Los habitantes y las autoridades de la localidad de Onjuku, en la provincia de Chiba, cercana a Tokio, recibieron a los marinos y al embajador de México en Japón, Miguel Ruiz-Cabañas en una celebración que la legación mexicana calificó de "emocionante".
El buque de 1.800 toneladas llegó a Onjuku procedente de Tokio con sus algo más de 260 tripulantes en la última etapa de su viaje por Japón, antes de partir mañana mismo hacia San Francisco (EEUU), desde donde regresará a México.
En el puerto de Onjuku, ambos países conmemoran un acontecimiento sucedido en 1609 y que México considera el inicio de las relaciones de amistad con Japón.
Aquel año, el velero "San Francisco", propiedad de la Corona española y procedente de Filipinas con destino a Acapulco (México), naufragó frente a las costas de Onjuku.
Cerca de la mitad de los 663 "novohispanos", nombre con el que se conocía a los habitantes del actual México cuando pertenecía a la Corona española, consiguieron salvar su vida gracias a la ayuda de los habitantes del pueblo de Onjuku.
Posteriormente, el shogun (jefe militar japonés) de la zona les cedió un barco para que regresaran a tierras mexicanas.
Con este motivo Ruiz-Cabañas y el alcalde de Onjuku, Yoshihiro Ishida, se dirigieron a los asistentes, la mayoría habitantes de la localidad nipona, desde el puerto, para posteriormente realizar un acto en el obelisco que conmemora el rescate de 1609.
Este será el último de los actos de conmemoración de esa fecha en los que participará el buque "Cuauhtémoc", que atracó anteriormente en Yokohama, coincidiendo con el 150 aniversario de su puerto, y en Tokio, donde permaneció cinco días.

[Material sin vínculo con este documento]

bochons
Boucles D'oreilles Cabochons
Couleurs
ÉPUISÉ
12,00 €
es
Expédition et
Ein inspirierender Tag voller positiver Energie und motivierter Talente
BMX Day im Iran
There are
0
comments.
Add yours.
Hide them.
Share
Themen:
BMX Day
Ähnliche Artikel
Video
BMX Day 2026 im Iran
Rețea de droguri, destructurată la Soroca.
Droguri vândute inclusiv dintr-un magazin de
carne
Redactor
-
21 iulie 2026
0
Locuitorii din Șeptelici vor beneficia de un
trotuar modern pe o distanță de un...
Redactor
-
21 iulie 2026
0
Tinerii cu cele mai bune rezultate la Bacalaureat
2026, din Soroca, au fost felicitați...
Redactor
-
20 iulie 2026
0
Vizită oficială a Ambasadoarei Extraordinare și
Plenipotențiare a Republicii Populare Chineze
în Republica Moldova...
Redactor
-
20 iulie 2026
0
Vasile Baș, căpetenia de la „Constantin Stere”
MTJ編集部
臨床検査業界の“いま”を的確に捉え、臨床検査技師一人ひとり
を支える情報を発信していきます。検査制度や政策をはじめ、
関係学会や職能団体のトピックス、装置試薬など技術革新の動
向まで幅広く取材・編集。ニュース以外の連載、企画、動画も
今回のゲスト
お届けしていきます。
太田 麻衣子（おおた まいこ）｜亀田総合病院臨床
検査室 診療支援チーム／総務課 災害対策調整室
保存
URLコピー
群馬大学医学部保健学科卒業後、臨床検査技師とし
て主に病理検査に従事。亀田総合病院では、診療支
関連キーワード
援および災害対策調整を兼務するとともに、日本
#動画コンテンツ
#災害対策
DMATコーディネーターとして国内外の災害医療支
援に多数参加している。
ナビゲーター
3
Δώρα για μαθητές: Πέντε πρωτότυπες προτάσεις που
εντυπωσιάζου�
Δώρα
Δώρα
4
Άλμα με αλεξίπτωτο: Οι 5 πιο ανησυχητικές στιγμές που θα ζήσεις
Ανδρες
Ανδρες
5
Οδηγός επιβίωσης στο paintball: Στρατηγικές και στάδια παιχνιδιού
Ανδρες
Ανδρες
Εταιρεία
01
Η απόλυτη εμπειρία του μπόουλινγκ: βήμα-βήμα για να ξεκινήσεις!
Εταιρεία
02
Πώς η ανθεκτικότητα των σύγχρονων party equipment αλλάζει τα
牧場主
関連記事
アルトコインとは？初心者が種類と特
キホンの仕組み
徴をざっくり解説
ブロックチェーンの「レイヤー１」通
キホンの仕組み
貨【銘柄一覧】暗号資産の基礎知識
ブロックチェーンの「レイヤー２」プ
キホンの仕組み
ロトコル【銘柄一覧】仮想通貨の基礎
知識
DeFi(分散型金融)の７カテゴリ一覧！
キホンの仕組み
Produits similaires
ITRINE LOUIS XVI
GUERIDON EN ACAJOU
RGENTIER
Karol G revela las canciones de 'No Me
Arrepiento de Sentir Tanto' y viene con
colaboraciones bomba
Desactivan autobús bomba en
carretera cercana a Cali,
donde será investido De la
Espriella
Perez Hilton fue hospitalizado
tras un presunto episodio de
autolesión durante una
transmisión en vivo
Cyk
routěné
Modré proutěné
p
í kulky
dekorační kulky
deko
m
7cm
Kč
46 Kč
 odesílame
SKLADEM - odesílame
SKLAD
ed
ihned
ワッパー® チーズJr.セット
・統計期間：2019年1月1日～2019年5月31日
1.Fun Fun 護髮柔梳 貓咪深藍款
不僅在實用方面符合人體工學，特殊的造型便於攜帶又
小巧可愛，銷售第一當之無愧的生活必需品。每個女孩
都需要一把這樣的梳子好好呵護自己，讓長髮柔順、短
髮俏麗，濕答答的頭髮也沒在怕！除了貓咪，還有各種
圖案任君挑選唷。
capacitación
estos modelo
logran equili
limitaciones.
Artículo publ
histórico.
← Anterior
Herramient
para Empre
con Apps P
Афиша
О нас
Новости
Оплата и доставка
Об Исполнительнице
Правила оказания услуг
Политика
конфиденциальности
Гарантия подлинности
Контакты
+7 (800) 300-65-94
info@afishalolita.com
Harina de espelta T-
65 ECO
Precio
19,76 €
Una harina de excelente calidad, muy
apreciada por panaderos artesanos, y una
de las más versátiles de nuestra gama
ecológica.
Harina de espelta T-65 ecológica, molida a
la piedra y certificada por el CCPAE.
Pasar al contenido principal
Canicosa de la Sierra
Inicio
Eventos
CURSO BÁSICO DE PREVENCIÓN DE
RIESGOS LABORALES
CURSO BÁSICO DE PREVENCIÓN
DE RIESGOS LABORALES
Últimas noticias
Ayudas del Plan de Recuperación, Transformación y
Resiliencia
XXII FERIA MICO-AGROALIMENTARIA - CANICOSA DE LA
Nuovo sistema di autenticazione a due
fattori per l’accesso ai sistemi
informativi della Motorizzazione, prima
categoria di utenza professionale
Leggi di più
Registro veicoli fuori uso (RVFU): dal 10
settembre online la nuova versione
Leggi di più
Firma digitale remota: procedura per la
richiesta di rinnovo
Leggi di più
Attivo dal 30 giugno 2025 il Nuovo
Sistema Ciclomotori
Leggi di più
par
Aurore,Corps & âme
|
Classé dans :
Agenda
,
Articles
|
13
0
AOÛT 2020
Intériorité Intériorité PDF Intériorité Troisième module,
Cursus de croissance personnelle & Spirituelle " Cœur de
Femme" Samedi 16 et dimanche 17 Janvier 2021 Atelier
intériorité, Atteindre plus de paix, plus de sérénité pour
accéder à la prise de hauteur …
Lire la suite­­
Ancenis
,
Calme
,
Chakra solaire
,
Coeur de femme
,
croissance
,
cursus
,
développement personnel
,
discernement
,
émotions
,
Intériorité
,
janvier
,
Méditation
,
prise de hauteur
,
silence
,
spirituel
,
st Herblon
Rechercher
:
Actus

La población de Onjuku, que ondeaba banderas de ambos países, participó activamente en los actos y asistieron a la bienvenida que le dispensó la tripulación "Cuauhtémoc" desde lo alto del velero.
La población de Onjuku está muy unida a México debido a los acontecimientos de 1609 que motivaron en 1978 la vista a la localidad de unos 8.000 habitantes del entonces presidente mexicano, José López Portillo.